There is a zoo of different statistical tests and procedures, which might be very confusing – especially trying to remember their particularities. It’s important to realize that a lot of seemingly unrelated statistical tests in frequentist statistics are particular versions of linear models.
- Common statistical tests are linear models and the python port
- Choosing a statistical test: difference in proportions and means, test of \(\sigma\), correlations
- For a bayesian alternative to t-tests, see Krutsche’s example
- If you’re not clear if your distributional assumptions hold, use a nonparametric test
Frequentism vs Likelihood vs Bayes
There are three main schools of thought in statistics, which have their respective metaphors: “path of action” (Neyman-Pearson frequentism), “path of devotion” (Fisherian Likelihood), and “path of belief / knowledge” (Bayesian). I like very much the presentation of each school of thought in the book of Hastie/Efron “Computer Age Statistical Inference”, chapter 2, 3, 4.
Each one has their strenghts, weaknesses, and contribute tools & insights for our future use-cases. When we got into the topic of A/B testing and experiment design, we unavoidably stumbled upon a few fascinating philosophical questions in relation to the nature of evidence. The philosophical debate is fierce, but in statistical practice, less so. I suggest a level of pragmatism to pick the right tool/perspective for the particular job. In the courses I teach, I dedicate quite a lot of time on how not to fall into the most common pitfalls when applying frequentist methods.
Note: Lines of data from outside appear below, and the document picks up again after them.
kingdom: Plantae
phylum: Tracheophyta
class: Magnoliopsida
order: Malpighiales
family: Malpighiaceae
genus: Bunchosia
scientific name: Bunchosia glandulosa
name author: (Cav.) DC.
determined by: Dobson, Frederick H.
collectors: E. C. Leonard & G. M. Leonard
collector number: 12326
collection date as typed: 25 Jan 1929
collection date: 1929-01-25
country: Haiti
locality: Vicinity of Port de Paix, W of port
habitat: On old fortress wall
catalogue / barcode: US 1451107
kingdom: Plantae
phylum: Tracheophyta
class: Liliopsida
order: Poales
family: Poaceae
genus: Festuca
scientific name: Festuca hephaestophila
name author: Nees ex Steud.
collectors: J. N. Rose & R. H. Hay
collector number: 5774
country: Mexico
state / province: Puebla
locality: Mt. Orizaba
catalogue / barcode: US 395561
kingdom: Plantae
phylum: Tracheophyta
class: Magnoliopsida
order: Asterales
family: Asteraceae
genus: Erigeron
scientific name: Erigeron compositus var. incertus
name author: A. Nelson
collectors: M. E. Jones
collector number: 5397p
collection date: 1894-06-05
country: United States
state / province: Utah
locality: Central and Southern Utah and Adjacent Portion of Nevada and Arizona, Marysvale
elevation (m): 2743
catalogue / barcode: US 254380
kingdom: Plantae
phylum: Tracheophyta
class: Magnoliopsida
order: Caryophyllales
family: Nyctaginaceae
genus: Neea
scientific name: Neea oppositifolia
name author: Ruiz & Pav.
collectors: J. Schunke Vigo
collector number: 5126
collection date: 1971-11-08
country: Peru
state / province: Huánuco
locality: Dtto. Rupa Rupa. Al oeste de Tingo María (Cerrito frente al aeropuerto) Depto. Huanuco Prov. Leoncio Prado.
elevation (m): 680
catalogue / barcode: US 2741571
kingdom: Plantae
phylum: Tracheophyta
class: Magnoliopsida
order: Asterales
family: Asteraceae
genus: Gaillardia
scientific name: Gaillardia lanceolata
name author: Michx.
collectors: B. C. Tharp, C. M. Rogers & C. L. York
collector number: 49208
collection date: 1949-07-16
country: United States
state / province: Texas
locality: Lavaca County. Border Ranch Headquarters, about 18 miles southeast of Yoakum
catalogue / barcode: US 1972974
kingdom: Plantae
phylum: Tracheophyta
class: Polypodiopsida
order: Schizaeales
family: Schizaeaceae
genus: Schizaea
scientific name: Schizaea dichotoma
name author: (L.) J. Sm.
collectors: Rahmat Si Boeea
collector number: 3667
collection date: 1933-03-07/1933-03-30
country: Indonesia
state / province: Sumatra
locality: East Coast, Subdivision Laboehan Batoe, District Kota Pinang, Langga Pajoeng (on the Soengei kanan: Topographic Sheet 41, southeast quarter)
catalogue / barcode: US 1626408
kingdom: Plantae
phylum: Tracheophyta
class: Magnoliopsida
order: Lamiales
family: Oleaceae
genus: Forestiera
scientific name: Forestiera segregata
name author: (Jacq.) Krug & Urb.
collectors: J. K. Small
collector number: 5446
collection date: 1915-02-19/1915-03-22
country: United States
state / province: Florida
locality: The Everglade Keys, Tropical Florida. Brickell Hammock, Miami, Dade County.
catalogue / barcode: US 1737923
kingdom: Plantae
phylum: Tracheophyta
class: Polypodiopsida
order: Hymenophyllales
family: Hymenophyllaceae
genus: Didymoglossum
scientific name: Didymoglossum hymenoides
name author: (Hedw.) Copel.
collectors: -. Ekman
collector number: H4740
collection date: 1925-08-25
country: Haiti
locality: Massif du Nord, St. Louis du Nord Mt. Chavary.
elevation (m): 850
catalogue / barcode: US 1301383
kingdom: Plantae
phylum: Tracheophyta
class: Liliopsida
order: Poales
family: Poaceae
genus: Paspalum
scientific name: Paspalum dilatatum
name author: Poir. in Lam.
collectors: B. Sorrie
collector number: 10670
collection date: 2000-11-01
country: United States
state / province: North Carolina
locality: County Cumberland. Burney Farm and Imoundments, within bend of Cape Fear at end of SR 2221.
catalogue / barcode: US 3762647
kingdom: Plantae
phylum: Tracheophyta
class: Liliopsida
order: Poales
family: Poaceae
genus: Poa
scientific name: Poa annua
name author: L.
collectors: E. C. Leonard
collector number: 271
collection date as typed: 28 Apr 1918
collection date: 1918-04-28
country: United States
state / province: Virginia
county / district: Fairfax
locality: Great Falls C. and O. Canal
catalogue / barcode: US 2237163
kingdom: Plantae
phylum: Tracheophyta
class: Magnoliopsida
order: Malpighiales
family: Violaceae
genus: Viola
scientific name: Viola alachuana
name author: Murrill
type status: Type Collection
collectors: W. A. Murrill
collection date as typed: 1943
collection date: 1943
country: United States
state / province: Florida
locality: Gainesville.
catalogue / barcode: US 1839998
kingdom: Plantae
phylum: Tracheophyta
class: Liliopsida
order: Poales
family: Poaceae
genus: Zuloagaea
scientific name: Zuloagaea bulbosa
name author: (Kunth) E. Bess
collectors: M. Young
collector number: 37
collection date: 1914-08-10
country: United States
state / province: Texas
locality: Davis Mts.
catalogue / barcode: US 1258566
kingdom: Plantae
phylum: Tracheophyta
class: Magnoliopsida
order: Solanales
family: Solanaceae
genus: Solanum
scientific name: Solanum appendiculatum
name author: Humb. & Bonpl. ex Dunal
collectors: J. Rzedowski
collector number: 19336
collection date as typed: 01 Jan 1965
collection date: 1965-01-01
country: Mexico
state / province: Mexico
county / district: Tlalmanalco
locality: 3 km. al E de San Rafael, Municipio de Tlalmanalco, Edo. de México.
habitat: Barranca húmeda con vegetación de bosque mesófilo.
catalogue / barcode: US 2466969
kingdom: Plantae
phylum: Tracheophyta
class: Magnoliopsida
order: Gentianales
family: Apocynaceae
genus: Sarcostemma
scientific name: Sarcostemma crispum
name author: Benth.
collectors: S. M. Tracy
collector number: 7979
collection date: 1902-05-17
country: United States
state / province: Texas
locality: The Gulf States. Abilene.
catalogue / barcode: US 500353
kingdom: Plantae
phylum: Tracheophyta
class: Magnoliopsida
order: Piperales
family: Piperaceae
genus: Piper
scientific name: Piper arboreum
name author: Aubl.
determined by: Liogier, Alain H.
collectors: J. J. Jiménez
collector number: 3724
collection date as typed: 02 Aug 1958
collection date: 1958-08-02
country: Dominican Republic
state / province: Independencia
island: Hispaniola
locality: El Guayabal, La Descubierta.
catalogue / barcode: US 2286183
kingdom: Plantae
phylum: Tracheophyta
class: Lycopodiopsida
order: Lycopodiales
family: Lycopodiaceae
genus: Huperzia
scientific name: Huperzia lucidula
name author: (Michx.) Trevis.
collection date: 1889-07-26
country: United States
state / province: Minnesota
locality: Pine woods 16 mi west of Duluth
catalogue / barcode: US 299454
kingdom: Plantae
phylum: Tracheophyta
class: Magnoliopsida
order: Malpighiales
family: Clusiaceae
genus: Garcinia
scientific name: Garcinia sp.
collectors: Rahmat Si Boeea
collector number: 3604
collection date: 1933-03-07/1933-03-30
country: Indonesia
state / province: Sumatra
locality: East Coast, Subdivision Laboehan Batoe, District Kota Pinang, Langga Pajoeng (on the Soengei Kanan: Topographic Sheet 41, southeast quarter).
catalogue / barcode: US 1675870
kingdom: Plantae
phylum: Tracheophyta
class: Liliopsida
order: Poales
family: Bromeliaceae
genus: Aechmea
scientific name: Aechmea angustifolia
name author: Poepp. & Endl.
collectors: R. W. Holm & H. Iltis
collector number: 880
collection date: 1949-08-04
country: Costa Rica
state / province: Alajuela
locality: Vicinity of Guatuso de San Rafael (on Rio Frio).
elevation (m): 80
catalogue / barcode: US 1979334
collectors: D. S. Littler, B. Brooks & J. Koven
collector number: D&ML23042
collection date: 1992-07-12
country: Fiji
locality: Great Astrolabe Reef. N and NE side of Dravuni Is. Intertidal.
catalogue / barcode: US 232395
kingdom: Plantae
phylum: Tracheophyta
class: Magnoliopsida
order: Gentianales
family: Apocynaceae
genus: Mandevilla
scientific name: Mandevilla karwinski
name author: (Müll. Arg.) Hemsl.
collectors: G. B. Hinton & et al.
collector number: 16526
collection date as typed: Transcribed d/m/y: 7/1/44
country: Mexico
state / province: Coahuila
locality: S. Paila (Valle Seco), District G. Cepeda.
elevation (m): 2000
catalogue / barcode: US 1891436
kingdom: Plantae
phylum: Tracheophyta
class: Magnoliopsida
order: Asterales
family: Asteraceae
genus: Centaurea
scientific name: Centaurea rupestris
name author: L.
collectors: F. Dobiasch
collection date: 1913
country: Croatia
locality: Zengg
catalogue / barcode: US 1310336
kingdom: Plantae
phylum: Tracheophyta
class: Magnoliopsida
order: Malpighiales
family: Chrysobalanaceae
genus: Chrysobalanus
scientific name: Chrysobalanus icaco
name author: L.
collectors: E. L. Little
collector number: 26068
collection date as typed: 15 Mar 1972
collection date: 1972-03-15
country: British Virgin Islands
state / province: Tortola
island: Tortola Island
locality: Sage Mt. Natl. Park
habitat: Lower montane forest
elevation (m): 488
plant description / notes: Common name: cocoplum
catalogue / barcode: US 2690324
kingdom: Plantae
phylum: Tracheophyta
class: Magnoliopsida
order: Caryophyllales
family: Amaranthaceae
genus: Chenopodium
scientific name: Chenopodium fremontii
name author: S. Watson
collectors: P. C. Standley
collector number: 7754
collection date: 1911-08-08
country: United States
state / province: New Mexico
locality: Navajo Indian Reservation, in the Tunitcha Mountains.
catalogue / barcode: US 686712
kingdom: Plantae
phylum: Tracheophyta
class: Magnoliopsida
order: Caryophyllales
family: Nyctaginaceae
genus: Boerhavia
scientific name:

It’s an useful skill when critically reading the literature.
By now, you encountered the Neyman-Pearson (frequentist) approach. If you want another presentation, watch this lecture by Zoltan Dienes to get a sense of the orthodox approach: its power and limitations.
The likelihood approach is widely used in Machine Learning / Statistical Learning teaching and practice. This lecture by Zoltan Dienes contrasts Bayes Factors vs classical methods in t-test situations.
We can pick a simple example of inferring a proportion, which has many practical applications that you might remember from “Distribution Stories”. We care not just about the estimation, but also about confidence/credible intervals and the practical workflow.
- Frequentist: Normal Approximation, Agresti-Coull intervals
- Likelihood: Maximum likelihood, point estimates, bootstrapping. Check out this interactive visualization an lecture / lab.
- Bayes: The full posterior distribution, the tricky business of prior choice
Dead Salmon Experiment. Replication Crisis
Lastly, we can’t avoid a conversation about the replication crisis happening in multiple disciplines, but especially in social sciences. What scientific literature can we trust? This is relevant not just for research and science, but will help you avoid many pitfalls in the business practice – therefore, you will be less likely to be fooled by randomness.
- Multiple testing, p-hacking, HARKING, snooping. Ethics and Integrity
- Underpowered studies and vague questions
- Publication Bias, Open Science, Pre-registration and simulation
- False-discovery rate, Bonferoni correction
- Confounding, Mediation and all that causal jazz
- Computational Reproducibility vs Replication. Meta-Analysis
An examination of a famous experiment in neuroscience, putting into question standard/current statistical practices, leads to a conversation of controversies in medicine, psychology, and social science.
Just think about how important this experiment was for the field of medicine – it won the nobel prize!